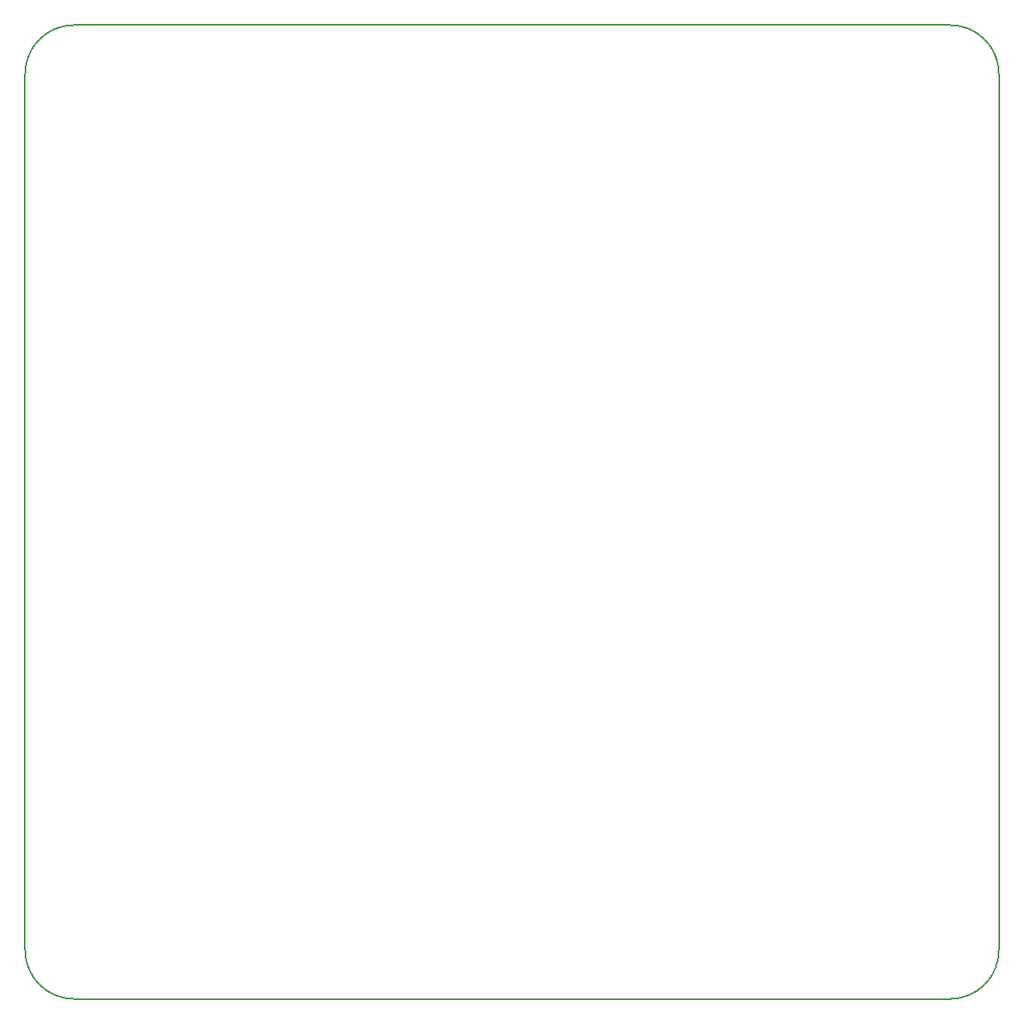
<source format=gbr>
%TF.GenerationSoftware,KiCad,Pcbnew,(5.1.6)-1*%
%TF.CreationDate,2021-03-02T23:33:04+01:00*%
%TF.ProjectId,03_La_Boite_A_Meuh,30335f4c-615f-4426-9f69-74655f415f4d,rev?*%
%TF.SameCoordinates,Original*%
%TF.FileFunction,Profile,NP*%
%FSLAX46Y46*%
G04 Gerber Fmt 4.6, Leading zero omitted, Abs format (unit mm)*
G04 Created by KiCad (PCBNEW (5.1.6)-1) date 2021-03-02 23:33:04*
%MOMM*%
%LPD*%
G01*
G04 APERTURE LIST*
%TA.AperFunction,Profile*%
%ADD10C,0.150000*%
%TD*%
G04 APERTURE END LIST*
D10*
X180000000Y-55000000D02*
X195000000Y-55000000D01*
X157000000Y-55000000D02*
X180000000Y-55000000D01*
X195000000Y-55000000D02*
G75*
G02*
X200000000Y-60000000I0J-5000000D01*
G01*
X200000000Y-150000000D02*
G75*
G02*
X195000000Y-155000000I-5000000J0D01*
G01*
X105000000Y-155000000D02*
G75*
G02*
X100000000Y-150000000I0J5000000D01*
G01*
X100000000Y-60000000D02*
G75*
G02*
X105000000Y-55000000I5000000J0D01*
G01*
X100000000Y-150000000D02*
X100000000Y-60000000D01*
X195000000Y-155000000D02*
X105000000Y-155000000D01*
X200000000Y-60000000D02*
X200000000Y-150000000D01*
X105000000Y-55000000D02*
X157000000Y-55000000D01*
M02*

</source>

■ Exercise aim:
Starting at the line that contains "X195000000Y-155000000I-5000000J0D01*", copy every line down to the last line of the records above, exactly as written.

■ Result:
X195000000Y-155000000I-5000000J0D01*
G01*
X105000000Y-155000000D02*
G75*
G02*
X100000000Y-150000000I0J5000000D01*
G01*
X100000000Y-60000000D02*
G75*
G02*
X105000000Y-55000000I5000000J0D01*
G01*
X100000000Y-150000000D02*
X100000000Y-60000000D01*
X195000000Y-155000000D02*
X105000000Y-155000000D01*
X200000000Y-60000000D02*
X200000000Y-150000000D01*
X105000000Y-55000000D02*
X157000000Y-55000000D01*
M02*

</source>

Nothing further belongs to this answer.